The Everyday Miracle of Youtube

I will never forget the child-like jubilation my father expressed upon bringing home a fantastical new wonder contraption called a video cassette recorder sometime in the early 1980s. Why wouldn’t he be overjoyed? This incredible machine made it possible to see just about any movie (or so it seemed at the time, I had no idea how little of our film history we hold onto and how much is lost forever somewhere in the recesses of time) at home! If I wanted to see E.T, boom! I just had to go to the video store and rent it. Then I could see it at home. There were even incredible videocassettes made exclusively for the home market, like the “Weird Al” Yankovic video collection/mockumentary The Compleat Al. 

Decades later my dad, who, to be fair, is fairly prone to child-like exuberance, which is one of his more endearing qualities, was similarly excited to the point of joy when I showed him how Youtube worked, and how all he had to do was punch in a few words and he could instantly watch everything from a Rolling Stones TV appearance in 1971 to a Gathering of the Juggalos infomercial (something that would undoubtedly confuse my father, and he's read my books) to a dusty old clip of his son on television. 

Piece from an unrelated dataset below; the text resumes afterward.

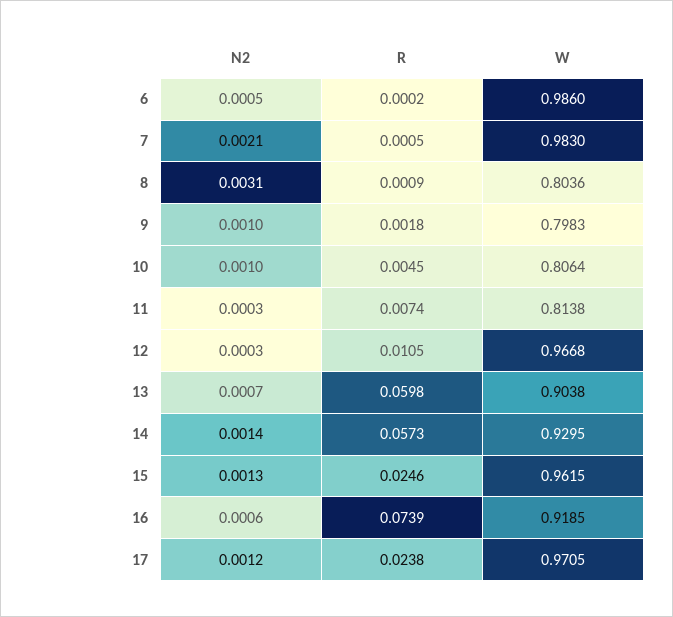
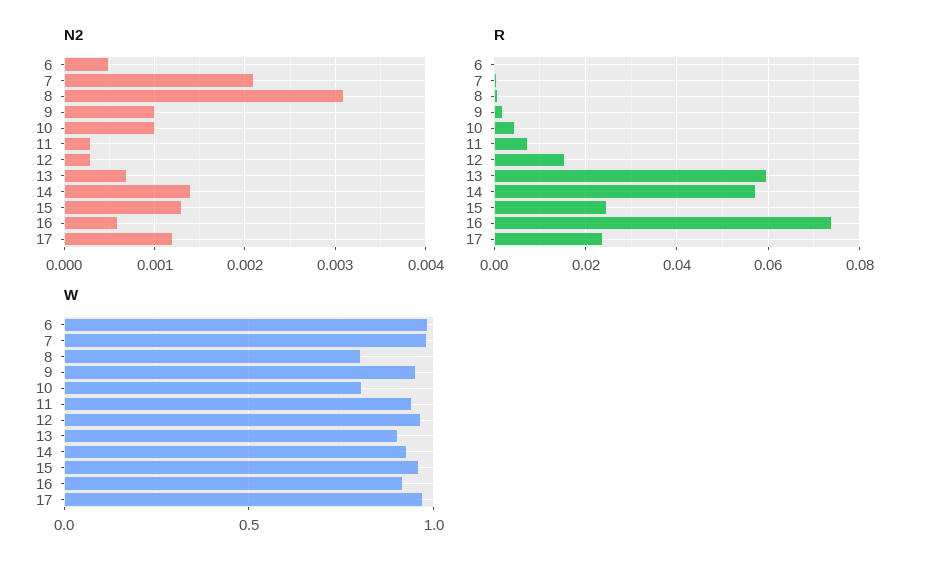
W, 9: 0.7983 -> 0.95
W, 11: 0.8138 -> 0.95
R, 12: 0.0105 -> 0.016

Why wouldn’t he be overjoyed this time as well? I am plugged into my iPod, iPhone and laptop to the point where they’re almost part of my body. If I could, I might get them implanted, Videodrome-style. And I am not so jaded that I didn’t similarly gawk in awe at what an incredible repository of pretty much everything Youtube remains. 

I’m writing this because I just taped a Star Trek podcast that is “dropping” today, as the young people say, and to prepare for it, I listened to all five of Leonard Nimoy’s albums, and William Shatner’s The Transformed Man, as well as tracks from lesser-known later works, like the late-period single “Pondering the Mystery”, which is like a spoken-word version of Insane Clown Posse’s “Miracles” but without the innocent, child-like charm. 

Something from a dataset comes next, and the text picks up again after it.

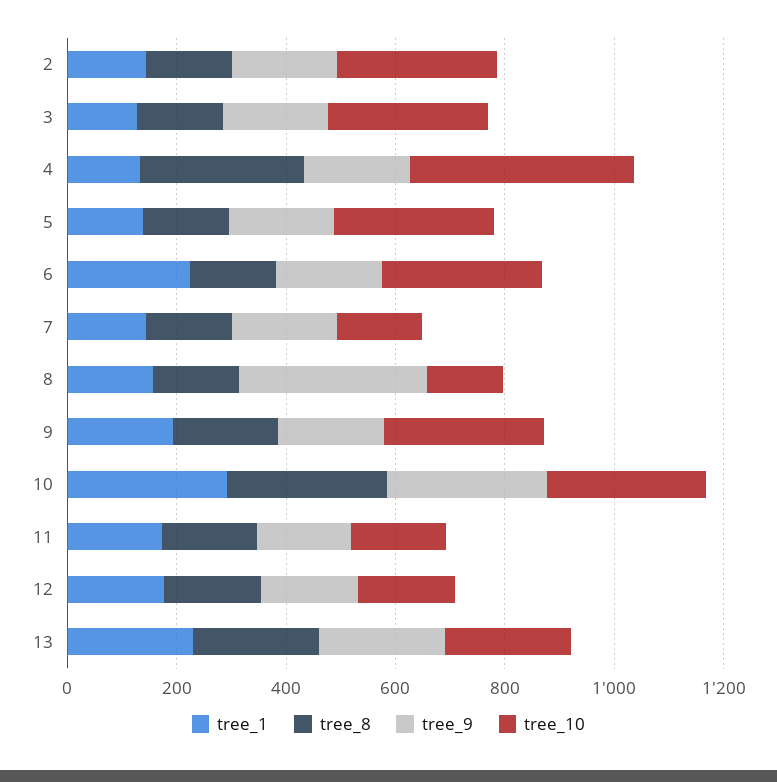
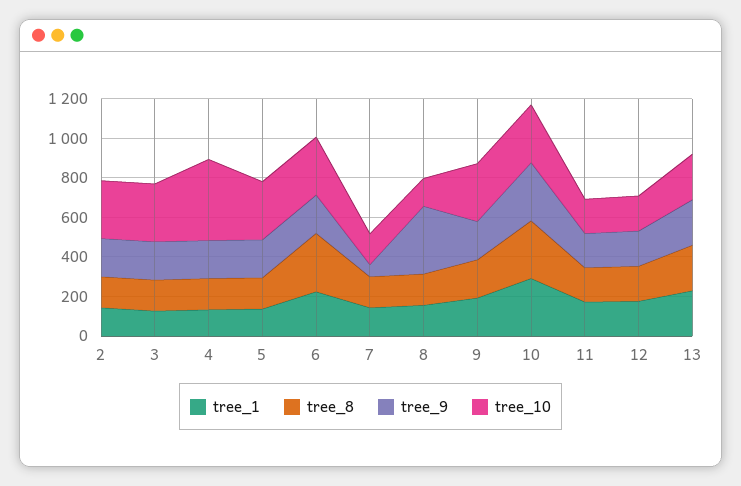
tree_8, 4: 300 -> 150
tree_8, 6: 150 -> 300
tree_9, 7: 200 -> 50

To be fair, I’m not sure all of Nimoy’s fifth album made it to Youtube, but all I had to do was type a few words, and boom! Leonard Nimoy is alive again and singing the infamous, inane, infamously inane Lord Of the Rings themed ditto “The Ballad of Bilbo Baggins.”

I type in some more words and now Leonard Nimoy is once again reborn, this time in the form of Spock and he is observing some of our more puzzling idiosyncrasies on the novelty ditty, “Highly Illogical.”  

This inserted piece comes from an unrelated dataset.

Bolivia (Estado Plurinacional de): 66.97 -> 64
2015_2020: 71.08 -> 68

Nimoy’s output is fascinating in its pretension, in its dorkiness, in the way it clumsily but earnestly expresses Nimoy’s philosophical beliefs and personality yet Nimoy’s music career is overshadowed by that of William Shatner. It was on Youtube two nights ago that I first experienced Shatner’s 1968 concept album The Transformed Man for the first time, and, I can say without exaggeration, my mind was blown. It really is less a conventional album than a psychedelic mind-fuck that alternates between Shatner reciting classical verse and “performing” pop songs, most notably “Lucy in the Sky with Diamonds”, which is the sonic equivalent of those scenes in stoner comedies where a square accidentally takes a drug and is instantly transformed into a wild-eyed maniac. But don’t take my word for it. Check it out on Youtube! 

Nearly as legendary is Shatner’s “performance” of “Rocket Man” in 1978. Thanks to the miracle of Youtube, you can totally watch “Rocket Man” lyricist Bernie Taupin introduce Shatner before Shatner does to Taupin’s words what people (and by “people” I mean President Trump) generally pay German or Russian prostitutes an enormous amount of money to do them.

Youtube took the guesswork out of everything. Over the course of a few hours, I went from knowing little about the weird world of Star Trek novelty albums to knowing an awful lot, and it was all due to the enduring miracle of Youtube. 

I suppose this is all an elaborate, wordy way of saying look for the episode of the Phil Donahue show where Peter Criss angrily confronts the homeless man who had been impersonating him for Rando! because why the hell not, but also because this essential piece of pop ephemeral is, of course, available on Youtube, like seemingly everything else in the known universe.